Its well known that following application of cocaine to the nose there occurs an increase in the sensation of nasal airflow. In this case, the local anesthetic also acts as a powerful vasoconstrictor causing a great reduction in the volume of the nasal erectile tissue [10
]. In present we can investigate the effects of these substance on nasal resistance to airflow using standard rhinometric techniques (Acoustic rhinometry, AR). The use of AR is an objective method of measuring the minimal cross sectional area (CSA) at different points in the nasal cavity and also by measuring the volume of the nasal cavity (Vol). Hence the efficacy of each treatment modality can be assessed objectively.
This present study aim to determine these parameters as measured by AR correlating with the patients subjective sensation of nasal obstruction determined using Likert scale. The data produce graphs that display the area in three different valleys (nasal valve, inferior turbinate and nasopharynx). These waves are measurable as minimal cross sectional area 1, 2 and 3 (CSA 1, CSA 2 and CSA 3).

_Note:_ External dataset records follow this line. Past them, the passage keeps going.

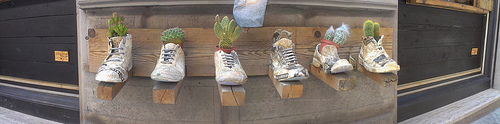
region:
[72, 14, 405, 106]
sneakers being used a pots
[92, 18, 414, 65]
the sneakers have cacti growing in them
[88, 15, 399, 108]
the shoes appear to be setting on wooden joists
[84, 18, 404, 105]
a unique display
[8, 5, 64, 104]
the background is black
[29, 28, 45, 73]
it appears to be boards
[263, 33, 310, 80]
this sneaker is black & white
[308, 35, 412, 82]
these two sneakers are black & white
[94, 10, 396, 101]
such an odd photo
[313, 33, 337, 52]
the cactus is in a clay pot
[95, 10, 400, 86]
Six tennis shoes with cactus growing inside.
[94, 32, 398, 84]
Six tennis shoes on display.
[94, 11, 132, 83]
A white shoe with black markings.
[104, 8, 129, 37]
A cactus growing in a tennis shoe.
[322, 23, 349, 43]
A blue cactus growing in a shoe.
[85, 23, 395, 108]
A wooden display with six shoes.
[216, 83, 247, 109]
A wooden beam holding up a shoe potted plant.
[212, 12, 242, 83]
A shoe potted plant.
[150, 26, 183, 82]
A white tennis shoe with a small cactus growing inside.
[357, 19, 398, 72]
An old shoe with a cactus growing inside.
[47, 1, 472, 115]
shoes on the wall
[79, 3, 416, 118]
shoes on a piece of wood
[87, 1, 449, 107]
shoes with plants in them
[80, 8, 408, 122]
shoes with cactuses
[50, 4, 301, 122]
plants in shoes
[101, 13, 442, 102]
shoes on a wall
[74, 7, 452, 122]
a wall with shoes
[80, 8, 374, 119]
wood with shoes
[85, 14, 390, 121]
six shoes in a row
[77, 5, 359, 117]
six shoes on a wall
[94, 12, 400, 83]
Six white shoes with plants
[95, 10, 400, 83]
Six shoes used as plant pots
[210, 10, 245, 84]
White tennis shoe with a cactus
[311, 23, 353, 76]
Casual shoe with a cactus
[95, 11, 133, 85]
High top sneaker plant pot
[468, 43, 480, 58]
Small rectangular gold plaque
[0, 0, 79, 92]
Black wood with gold trim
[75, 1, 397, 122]
Display of shoe shaped plant pots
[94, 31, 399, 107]
Six shoes resting on wood supports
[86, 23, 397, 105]
Light wood display shelf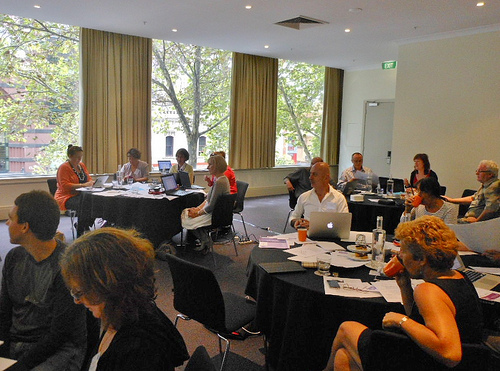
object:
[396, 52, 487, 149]
wall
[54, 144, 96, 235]
people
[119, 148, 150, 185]
people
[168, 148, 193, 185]
people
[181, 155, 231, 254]
people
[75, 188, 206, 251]
table cloth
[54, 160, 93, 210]
cardigan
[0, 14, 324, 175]
trees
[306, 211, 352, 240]
laptop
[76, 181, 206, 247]
table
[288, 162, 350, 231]
man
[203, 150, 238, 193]
woman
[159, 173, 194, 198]
laptop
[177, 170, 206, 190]
laptop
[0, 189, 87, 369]
man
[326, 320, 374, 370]
legs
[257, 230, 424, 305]
paper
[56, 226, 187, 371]
woman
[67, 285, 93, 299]
glasses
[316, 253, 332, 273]
clear cup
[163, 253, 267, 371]
chair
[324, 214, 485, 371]
lady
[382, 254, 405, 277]
cup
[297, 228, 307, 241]
cup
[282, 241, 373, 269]
pile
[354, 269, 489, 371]
dress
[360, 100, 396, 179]
door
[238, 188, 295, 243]
carpeted floor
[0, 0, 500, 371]
room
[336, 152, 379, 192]
people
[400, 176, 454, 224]
people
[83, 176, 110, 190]
laptop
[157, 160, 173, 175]
laptop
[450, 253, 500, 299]
laptop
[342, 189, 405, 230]
table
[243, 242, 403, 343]
tablecloth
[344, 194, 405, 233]
tablecloth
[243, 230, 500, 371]
table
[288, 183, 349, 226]
shirt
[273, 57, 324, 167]
window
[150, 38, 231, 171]
window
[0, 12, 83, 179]
window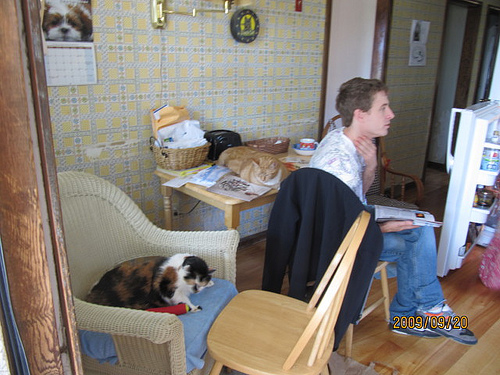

Acoustic rhinometry is a non-invasive procedure requiring little cooperation from the patient [11
]. Recommendations for standard operating procedure in clinical use of AR was described by Hilberg and Pedersen [12
]. Clinical application of AR is used as a reliable method to show the dimensional changes of the nasal cavity in pre and post surgical states or in the use to measure outcomes of nasal decongestants and allergic treatment [13
]. According to Grymer [14
]; the minimal CSA 1 which frequently corresponded to nasal valve area, gives clinicians valuable information for documentation and diagnosis of nasal obstruction. Cross sectional area 2 was found to be very helpful in estimating the degree of nasal congestion. Cross sectional area 2 corresponds roughly to the anterior end of middle and anterior one third of inferior turbinate where most nasal erectile tissue is present [15
The measurement of nasal resistance to airflow is gradually becoming an accepted clinical investigation in clinical rhinology. However, the patient attending the clinic with nasal obstruction is complaining of a sensation. This is not necessarily the same as an objective, measurable increase in nasal resistance.
The patients in both normal saline and lignocaine groups demonstrated no significant change based upon Likert scale after the study. The study has shown that in the normal saline group, 76% (19) had no change in nasal sensation, 8% (2) felt clearer and 16% (4) had blocked sensation. Among the lignocaine group, the study found that 52% (13) had no change in nasal sensation, 28% (7) felt clearer and 20% (5) had blocked sensation. There was no significant difference between pre and post normal saline Likert scale.
The mean CSA1 and CSA2 with Vol1 and Vol2 did not vary significantly in both groups. The study also demonstrate no statistically significant relationship between the change in pre and post patient symptom score (Likert scale) and the change in pre and post CSA1 and CSA2 as measured by AR in both groups.
The analysis thus shows that the use of topical anesthetic spray on nasal mucosa produces no objective effect on nasal resistance or subjective sensation of altered nasal patency. Thus the study concludes that, tactile sensation of nasal mucosa does not play a role in the sensation of nasal obstruction.